A fixture on the Disney Channel in the comedy “Jessie” and the Disney Channel original movie “Descendants,” Boyce had also starred in feature films and was set to play a reoccurring character in an HBO comedy from actress Kathryn Hahn and Oscar winner Nicole Holofcener.
But Boyce was another kind of descendant, too — the child of a white Jewish mother and a black non-Jewish father, Boyce was constantly conscious of his lineage. His grandmother, Jo Ann Boyce, was one of the Clinton 12, the group of a dozen Tennessee school children who were the first black students to attend the all-white Clinton High School in 1956, after the Supreme Court’s Brown vs. Board of Education forced integration. Boyce used his platform on Disney Channel to share his grandmother’s experience in a short film in 2016. As late as his final interview just this May, he was telling her story as “a black student in a school that the entire town wanted to stay white.” He told Haute Living, “We have to ensure — especially with some of the controversy plaguing us now — that we continue to push towards dreams that have yet to be realized.” When a reporter for Dazed tentatively brought up Boyce’s grandmother, he responded, “I’m always glad when people ask me about it because to me they don’t get nearly enough credit.” He spent time in the interview promoting the book Jo Ann wrote about her experience.
Boyce took enormous pride in his minority identities, speaking openly about how his overlapping identities framed his worldview — and pushed him to pursue justice. “Being African American and Jewish, I have plenty of ancestors and family members that I can look to for strength, and more importantly, for a grateful outlook on life,” he said]. “Every one of them clawed and scratched for my sister and I to be in the position we’re in today.”
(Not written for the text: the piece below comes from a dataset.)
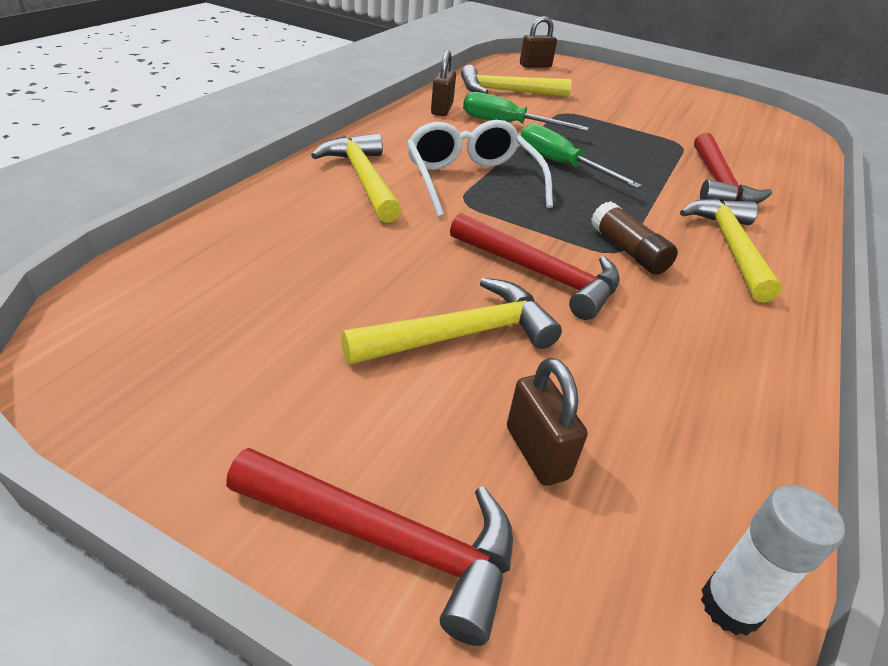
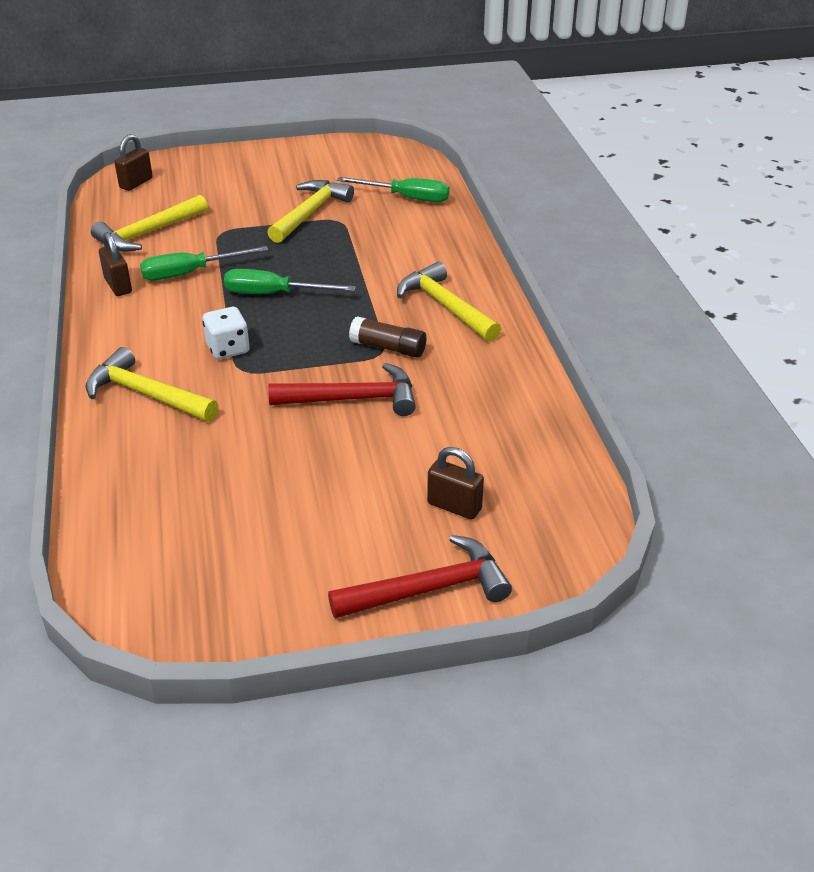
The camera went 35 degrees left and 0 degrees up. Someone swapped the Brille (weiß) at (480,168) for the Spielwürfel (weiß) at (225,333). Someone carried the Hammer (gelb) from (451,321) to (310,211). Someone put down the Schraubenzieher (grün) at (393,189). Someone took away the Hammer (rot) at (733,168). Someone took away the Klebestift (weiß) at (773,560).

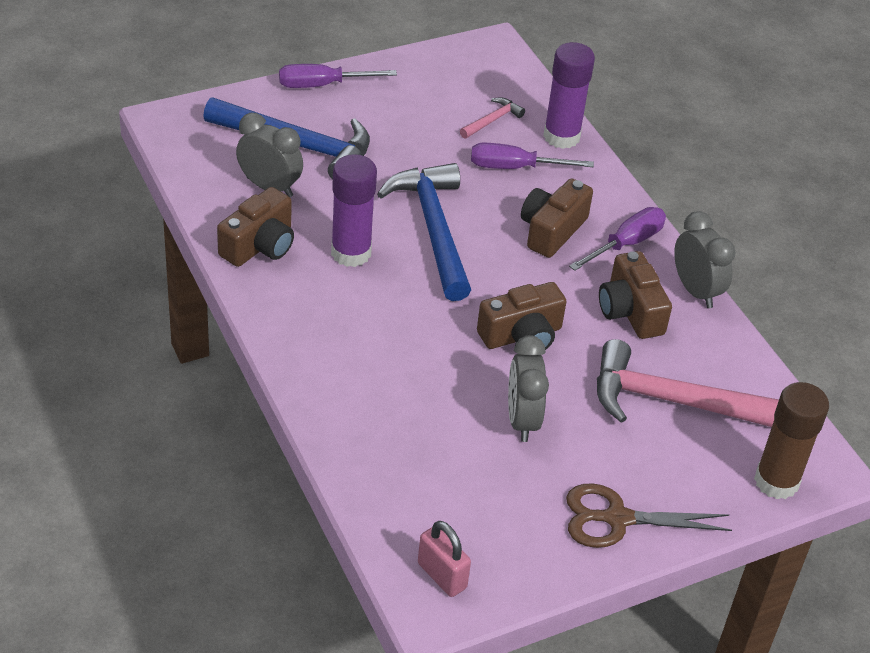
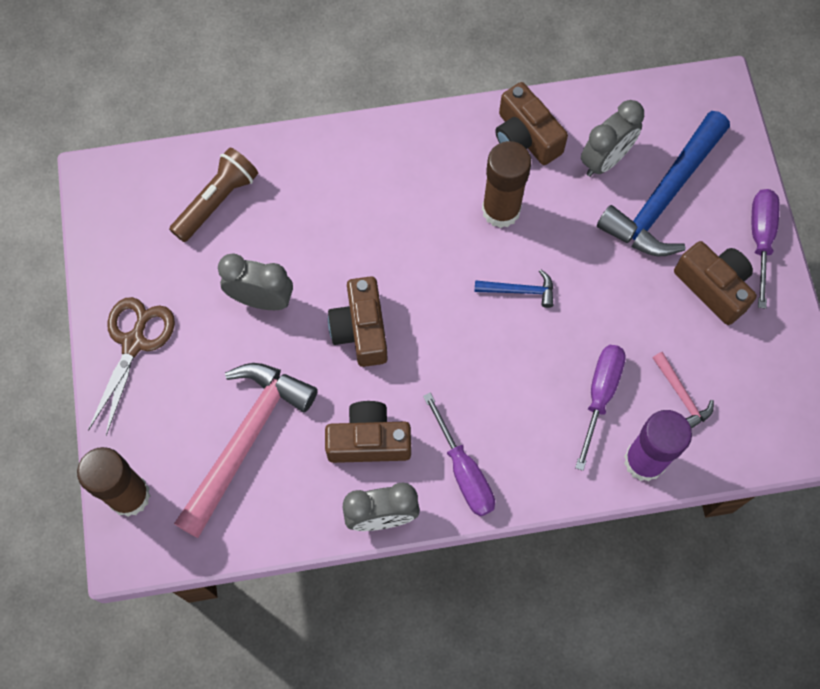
The camera went 110 degrees right and 25 degrees up. Someone put down the Taschenlampe (braun) at (213,194). Someone scaled the Hammer (blau) at (424,232) by 0.44. Someone repainted the Klebestift (lila) at (354,210), which became the Klebestift (braun) at (506,184). Someone carried the Kamera (braun) from (557,218) to (715,283). Someone took away the Vorhängeschloss (rosa) at (444,559).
In September 2017, Boyce publicized the trip to the Anne Frank House in Amsterdam where the teenage diarist and her family hid with other Jews until they were betrayed. Boyce shared images of himself touring the Secret Annex with his mother, a Jewish social worker who works with the homeless population of Los Angeles and provided care during the AIDS crisis. Boyce is quick to display gratitude for his mother; upon meeting Joe Biden he got permission to call his mother and put her on the phone with the presidential hopeful. In an Instagram post, Boyce honored women in his life, including his mother, sister, and grandmother, calling them, “Women that strike fear in the hearts of men who are scared of inevitable change!”
Nodding to philanthropy is expected of child stars, but Boyce went far beyond that, using his platform to raise money, spread ideas, and protest injustice. He raised tens of thousands for the Thirst Project, a non-profit that focuses on clean drinking water, raised money for homeless Los Angeleans, and supported the March For Our Lives protest for gun safety.
“What you leave behind should be bigger than you,” Boyce said last year, addressing a crowd at the Biden event. “I really believe that.”